|Publication number||US4255806 A|
|Application number||US 06/010,643|
|Publication date||Mar 10, 1981|
|Filing date||Feb 8, 1979|
|Priority date||Feb 10, 1978|
|Also published as||DE2805646A1, DE2805646B2|
|Publication number||010643, 06010643, US 4255806 A, US 4255806A, US-A-4255806, US4255806 A, US4255806A|
|Inventors||Kurt Fahrenschon, Friedrich W. Nickol|
|Original Assignee||Braun Aktiengesellschaft|
|Export Citation||BiBTeX, EndNote, RefMan|
|Patent Citations (9), Referenced by (12), Classifications (18)|
|External Links: USPTO, USPTO Assignment, Espacenet|
The invention relates to a display means, preferably for chronometers with electro-optical elements, in particular with a liquid-crystal system, consisting of an analog display with a plurality of strip like electrodes, arranged radially about a center point, with which at least one counterelectrode arrangement bridging more than two radial electrodes is associated, its extension corresponding to the position of the radial electrodes, and of a digital display with a plurality of electrodes which make up at least one symbol and with which at least one further counterelectrode arrangement is associated, its extension corresponding to the position of the symbol electrodes, some of the radial electrodes being connected in parallel with the symbol electrodes.
Chronometers with electro-optical digital display of the time and optionally of the date have been commercially available for a fairly long period. However, they lack the property of clocks and watches having hands, i.e. that of immediately enabling the indicated time to be related, at a glance, to the beginning and/or end of a period of time. A calculation always has to be carried out in the mind of the user, whereby the time already elapsed or the time that is to elapse before a given point in time is reached has to be calculated. To eliminate this disadvantage, display means for chronometers have been disclosed, that comprise an analog time display as well as digital reproduction of the date or other information.
U.S. Pat. No. 3,969,887 discloses a chronometer with an analog display of hours, minutes and, in some cases, seconds by means of standard face elements. With the aid of 60 radially extending strip electrodes arranged in rings and 12 inwardly disposed display segments, it is possible to provide a time display with 36 connections. A disadvantage of this system resides in the fact that the analog display of the hours can be observed only with relative difficulty, and that an additional digital display is not provided, and indeed cannot be, without considerable difficulty.
A display means has also been proposed wherein a counterelectrode arrangement for the analog display consists of two concentric circles, and wherein symbol electrodes and some of the radial electrodes are connected in parallel. The two annular electrodes offer the advantage that different "hand lengths" can be represented in the analog display, so that the indication of hours and minutes appears to correspond roughly to the display provided by clocks and watches having hands. However, the entire arrangement requires at least 63 electrical connections--60 connections to the radial electrodes and three connections to the counterelectrodes.

What the task requires -> In the patent text, how many electrical connections does the display arrangement with two concentric annular counterelectrodes require at minimum?

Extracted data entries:

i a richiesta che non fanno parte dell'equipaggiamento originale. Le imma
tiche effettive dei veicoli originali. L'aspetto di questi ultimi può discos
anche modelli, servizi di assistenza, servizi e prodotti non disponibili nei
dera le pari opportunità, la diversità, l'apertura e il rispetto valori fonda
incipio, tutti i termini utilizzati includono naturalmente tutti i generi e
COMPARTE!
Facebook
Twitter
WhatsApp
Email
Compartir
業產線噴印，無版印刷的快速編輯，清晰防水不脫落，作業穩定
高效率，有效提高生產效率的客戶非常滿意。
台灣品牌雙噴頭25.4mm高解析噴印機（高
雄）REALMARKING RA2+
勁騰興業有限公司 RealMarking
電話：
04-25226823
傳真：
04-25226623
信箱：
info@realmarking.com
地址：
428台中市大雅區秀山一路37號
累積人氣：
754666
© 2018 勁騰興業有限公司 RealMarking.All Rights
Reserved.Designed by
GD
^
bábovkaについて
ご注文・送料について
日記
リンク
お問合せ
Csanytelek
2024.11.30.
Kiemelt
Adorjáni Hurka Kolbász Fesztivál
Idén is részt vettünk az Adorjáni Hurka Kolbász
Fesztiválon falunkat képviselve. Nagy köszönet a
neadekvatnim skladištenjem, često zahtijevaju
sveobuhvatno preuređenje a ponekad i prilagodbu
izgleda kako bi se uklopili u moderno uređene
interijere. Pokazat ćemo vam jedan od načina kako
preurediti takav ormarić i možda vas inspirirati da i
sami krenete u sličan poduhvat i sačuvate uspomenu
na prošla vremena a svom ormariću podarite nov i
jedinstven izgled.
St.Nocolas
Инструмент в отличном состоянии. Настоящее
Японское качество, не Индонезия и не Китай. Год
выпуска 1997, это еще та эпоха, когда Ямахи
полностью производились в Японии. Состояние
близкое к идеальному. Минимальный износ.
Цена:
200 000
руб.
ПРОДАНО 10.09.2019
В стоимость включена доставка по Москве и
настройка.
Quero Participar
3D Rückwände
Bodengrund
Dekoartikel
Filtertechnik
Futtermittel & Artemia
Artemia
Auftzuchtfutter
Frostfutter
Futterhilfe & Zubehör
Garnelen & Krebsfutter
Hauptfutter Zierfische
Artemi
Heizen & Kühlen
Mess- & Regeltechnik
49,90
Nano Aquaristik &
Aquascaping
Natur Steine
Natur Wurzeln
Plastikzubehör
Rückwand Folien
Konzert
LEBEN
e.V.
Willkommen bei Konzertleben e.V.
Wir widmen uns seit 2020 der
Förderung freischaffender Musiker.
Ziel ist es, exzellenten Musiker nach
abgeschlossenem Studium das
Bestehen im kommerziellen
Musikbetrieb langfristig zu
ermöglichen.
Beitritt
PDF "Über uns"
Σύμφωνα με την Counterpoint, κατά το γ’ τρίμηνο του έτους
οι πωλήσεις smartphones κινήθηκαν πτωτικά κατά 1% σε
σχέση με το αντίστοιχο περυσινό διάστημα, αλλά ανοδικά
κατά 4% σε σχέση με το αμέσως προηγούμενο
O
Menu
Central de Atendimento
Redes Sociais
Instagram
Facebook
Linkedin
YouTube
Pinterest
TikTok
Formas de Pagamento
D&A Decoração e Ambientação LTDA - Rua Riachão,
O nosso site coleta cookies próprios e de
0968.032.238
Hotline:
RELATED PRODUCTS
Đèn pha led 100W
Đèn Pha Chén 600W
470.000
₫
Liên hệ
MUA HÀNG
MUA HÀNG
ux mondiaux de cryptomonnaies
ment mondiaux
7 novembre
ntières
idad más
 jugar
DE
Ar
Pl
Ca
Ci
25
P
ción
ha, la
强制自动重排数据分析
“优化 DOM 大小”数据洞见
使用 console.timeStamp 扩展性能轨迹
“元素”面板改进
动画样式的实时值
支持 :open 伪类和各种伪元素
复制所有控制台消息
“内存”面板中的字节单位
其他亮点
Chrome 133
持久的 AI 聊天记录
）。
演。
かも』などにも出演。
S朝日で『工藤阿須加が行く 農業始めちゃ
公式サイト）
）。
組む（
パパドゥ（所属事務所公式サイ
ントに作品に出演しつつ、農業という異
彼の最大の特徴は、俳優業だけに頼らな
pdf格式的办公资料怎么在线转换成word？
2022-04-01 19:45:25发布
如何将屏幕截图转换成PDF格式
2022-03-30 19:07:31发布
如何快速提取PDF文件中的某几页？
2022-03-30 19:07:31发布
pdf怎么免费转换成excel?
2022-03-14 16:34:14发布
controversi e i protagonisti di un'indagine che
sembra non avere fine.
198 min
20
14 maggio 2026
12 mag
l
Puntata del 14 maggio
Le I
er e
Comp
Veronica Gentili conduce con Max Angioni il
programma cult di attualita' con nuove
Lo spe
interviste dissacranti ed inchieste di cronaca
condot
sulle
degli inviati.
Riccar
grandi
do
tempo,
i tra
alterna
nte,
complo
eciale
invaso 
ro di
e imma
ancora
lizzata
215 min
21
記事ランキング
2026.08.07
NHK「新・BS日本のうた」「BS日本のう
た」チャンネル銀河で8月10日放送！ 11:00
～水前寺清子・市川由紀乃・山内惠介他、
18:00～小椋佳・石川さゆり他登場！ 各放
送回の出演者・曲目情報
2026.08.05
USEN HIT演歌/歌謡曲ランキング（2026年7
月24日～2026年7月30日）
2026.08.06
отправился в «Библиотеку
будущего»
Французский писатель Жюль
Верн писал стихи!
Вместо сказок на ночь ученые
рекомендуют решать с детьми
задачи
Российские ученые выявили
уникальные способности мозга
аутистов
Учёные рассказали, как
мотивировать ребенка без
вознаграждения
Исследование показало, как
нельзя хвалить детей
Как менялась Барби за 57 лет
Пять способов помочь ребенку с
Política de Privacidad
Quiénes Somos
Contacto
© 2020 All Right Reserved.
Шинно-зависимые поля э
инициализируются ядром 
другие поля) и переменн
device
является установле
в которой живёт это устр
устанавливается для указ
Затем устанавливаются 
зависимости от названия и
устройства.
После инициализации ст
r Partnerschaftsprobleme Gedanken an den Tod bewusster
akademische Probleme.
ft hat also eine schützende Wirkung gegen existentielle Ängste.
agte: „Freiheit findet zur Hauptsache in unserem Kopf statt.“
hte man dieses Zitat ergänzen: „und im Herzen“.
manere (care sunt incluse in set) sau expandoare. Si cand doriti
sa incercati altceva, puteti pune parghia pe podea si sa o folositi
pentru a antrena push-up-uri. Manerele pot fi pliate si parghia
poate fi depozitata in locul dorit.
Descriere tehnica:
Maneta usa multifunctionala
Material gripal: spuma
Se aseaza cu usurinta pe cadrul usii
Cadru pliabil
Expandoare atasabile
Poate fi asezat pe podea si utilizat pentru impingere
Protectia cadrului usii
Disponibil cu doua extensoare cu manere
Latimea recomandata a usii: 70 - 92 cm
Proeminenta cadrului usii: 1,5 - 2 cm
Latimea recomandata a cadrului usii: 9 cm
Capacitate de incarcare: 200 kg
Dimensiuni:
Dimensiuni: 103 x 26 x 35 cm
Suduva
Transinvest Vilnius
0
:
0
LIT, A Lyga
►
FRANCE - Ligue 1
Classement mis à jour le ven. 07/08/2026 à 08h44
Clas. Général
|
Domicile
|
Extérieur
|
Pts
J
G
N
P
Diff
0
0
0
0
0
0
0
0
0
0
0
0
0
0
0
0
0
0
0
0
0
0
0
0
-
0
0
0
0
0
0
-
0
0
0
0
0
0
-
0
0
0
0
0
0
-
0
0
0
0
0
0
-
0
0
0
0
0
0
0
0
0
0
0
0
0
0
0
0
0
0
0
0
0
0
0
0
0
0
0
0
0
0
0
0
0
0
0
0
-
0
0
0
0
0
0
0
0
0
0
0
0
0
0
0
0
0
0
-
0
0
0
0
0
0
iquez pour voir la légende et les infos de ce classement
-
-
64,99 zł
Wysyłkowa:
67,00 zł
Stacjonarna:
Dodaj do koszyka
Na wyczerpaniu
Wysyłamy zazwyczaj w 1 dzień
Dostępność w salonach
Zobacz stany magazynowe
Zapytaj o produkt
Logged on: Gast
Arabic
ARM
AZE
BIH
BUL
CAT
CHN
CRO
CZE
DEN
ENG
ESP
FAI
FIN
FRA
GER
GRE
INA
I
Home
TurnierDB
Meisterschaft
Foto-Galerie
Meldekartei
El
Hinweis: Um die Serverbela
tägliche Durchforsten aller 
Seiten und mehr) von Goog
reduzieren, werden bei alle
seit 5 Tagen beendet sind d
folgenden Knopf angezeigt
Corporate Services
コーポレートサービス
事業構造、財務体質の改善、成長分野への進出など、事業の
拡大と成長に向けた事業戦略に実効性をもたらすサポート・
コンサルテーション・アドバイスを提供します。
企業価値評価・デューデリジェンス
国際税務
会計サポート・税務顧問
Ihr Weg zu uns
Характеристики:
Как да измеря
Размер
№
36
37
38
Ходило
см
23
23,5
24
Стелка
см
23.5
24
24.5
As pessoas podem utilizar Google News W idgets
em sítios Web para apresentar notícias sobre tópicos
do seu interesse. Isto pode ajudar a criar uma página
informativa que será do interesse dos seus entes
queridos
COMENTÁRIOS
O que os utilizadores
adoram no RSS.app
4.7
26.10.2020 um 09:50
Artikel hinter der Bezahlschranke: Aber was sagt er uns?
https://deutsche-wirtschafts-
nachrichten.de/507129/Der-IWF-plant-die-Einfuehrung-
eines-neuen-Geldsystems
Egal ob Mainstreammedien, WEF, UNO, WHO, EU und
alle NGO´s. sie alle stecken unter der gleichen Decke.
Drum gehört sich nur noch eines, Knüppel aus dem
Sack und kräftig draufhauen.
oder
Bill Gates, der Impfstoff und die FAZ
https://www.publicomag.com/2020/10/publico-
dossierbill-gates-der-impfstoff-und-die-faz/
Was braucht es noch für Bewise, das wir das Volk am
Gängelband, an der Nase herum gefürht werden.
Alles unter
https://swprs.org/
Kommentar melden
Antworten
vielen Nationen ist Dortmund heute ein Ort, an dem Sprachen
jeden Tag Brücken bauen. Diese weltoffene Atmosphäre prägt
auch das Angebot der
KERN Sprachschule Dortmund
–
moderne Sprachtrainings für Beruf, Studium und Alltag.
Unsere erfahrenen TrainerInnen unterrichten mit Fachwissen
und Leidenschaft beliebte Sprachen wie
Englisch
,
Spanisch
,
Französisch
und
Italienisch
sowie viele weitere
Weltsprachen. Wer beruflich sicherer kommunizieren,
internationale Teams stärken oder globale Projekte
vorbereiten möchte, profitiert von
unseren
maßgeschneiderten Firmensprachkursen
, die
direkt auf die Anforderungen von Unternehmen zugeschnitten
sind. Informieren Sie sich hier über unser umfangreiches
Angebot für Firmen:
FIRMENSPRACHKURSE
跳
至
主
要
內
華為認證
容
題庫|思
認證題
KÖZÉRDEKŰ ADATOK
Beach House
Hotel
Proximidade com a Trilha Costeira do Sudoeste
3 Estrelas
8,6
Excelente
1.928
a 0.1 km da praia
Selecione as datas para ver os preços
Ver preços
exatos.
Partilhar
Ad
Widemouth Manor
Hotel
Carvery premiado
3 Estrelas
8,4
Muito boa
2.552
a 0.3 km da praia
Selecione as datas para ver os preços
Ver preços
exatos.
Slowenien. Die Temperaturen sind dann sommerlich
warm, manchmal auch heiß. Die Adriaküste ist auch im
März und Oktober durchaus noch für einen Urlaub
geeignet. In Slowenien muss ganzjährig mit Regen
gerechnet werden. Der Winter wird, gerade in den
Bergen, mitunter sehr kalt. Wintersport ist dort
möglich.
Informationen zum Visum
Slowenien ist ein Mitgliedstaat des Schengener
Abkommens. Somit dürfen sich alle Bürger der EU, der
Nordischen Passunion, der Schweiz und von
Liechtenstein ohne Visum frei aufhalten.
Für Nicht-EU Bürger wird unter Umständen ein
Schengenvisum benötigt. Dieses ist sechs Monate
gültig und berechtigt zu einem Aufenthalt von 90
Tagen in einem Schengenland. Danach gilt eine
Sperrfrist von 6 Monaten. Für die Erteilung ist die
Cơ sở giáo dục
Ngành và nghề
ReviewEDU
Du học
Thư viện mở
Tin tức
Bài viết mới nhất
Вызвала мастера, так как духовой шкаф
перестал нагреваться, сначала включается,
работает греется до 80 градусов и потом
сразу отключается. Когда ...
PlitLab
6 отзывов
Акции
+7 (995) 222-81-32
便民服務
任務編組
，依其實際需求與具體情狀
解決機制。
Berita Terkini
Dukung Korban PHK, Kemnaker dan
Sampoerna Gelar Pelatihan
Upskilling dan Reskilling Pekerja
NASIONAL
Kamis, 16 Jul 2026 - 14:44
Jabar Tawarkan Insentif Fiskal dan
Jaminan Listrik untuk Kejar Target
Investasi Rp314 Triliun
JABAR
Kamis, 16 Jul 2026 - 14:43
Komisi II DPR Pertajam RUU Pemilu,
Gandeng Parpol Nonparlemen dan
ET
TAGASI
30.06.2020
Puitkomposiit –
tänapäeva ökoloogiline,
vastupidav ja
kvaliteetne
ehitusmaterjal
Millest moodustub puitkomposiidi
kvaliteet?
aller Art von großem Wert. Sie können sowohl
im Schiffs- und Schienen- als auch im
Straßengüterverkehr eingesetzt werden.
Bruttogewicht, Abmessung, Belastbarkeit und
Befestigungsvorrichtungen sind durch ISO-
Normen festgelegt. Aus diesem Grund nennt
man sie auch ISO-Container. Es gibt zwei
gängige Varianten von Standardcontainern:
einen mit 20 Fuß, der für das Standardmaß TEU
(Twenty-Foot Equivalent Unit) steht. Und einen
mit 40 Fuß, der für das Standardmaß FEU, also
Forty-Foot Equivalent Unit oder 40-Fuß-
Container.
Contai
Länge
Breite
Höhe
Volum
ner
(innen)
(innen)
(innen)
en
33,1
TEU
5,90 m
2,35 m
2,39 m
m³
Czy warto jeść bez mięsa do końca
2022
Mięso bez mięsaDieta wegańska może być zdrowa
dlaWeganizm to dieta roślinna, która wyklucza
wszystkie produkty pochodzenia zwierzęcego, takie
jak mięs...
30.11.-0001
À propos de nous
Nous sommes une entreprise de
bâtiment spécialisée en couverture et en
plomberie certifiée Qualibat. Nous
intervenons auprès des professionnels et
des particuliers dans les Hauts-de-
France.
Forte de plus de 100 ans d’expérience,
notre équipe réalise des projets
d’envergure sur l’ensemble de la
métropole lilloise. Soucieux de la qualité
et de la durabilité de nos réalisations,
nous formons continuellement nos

Answer box -> At least 63: 60 to the radial electrodes and three to the counterelectrodes.